La Commission des sanctions présente un bilan en hausse

Bruno Le Maire a reçu le 8 mai dernier le rapport d’activité pour 2017 de la Commission nationale des sanctions (CNS). Le ministre requiert une plus forte mobilisation des chambres professionnelles dans la lutte contre le blanchiment et le terrorisme.

La CNS est chargée de sanctionner les professionnels qui n’appliquent pas leurs obligations, comme celle de déclarer à Tracfin les soupçons et les informations dont ils ont connaissance afin de lutter contre la fraude fiscale ou le financement du terrorisme.

Le président de la CNS a présenté au ministre les travaux de la Commission pour l’année 2017 :

  • elle a pris 49 décisions de sanction : 24 décisions sanctionnaient des personnes morales et 25 décisions des personnes physiques, dirigeantes de ces personnes morales ;
  • les entreprises concernées appartenaient au secteur des agences immobilières (76%), de la domiciliation (20%) et des jeux et paris (4%) ;
  • elle a prononcé 87 sanctions (dont 25 interdictions temporaires d’exercice d’activité, 13 avertissements et 39 sanctions pécuniaires, de 1000 à 30.000 euros).
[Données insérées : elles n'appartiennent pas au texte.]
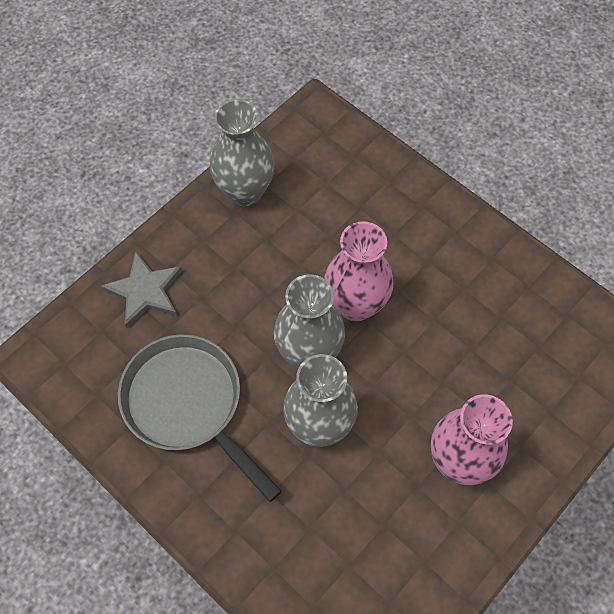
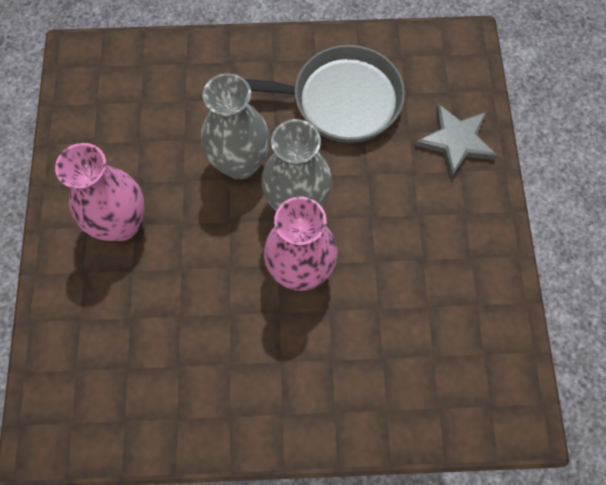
camera: 135 degrees right, 5 degrees up
grey vase [210,99,274,206] -> none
Ce bilan confirme la montée en puissance de l’activité de la Commission depuis le début de ses travaux en 2014. Depuis lors, elle a sanctionné au total 128 professionnels.

En 2018 la Commission annonce qu'elle poursuivra la montée en puissance de son activité qui a été étendue à de nouvelles professions (antiquaires et marchands d’œuvres d’art, secteur du luxe et agents sportifs).

Elle souligne le rôle important que les organisations professionnelles ont à jouer dans ce domaine. Elle implique aussi la mobilisation forte des professionnels. L’augmentation du nombre de déclarations de soupçons en 2017 pour l’ensemble des professionnels assujettis témoigne d’une prise de conscience qui doit se poursuivre alors que les risques sont toujours présents.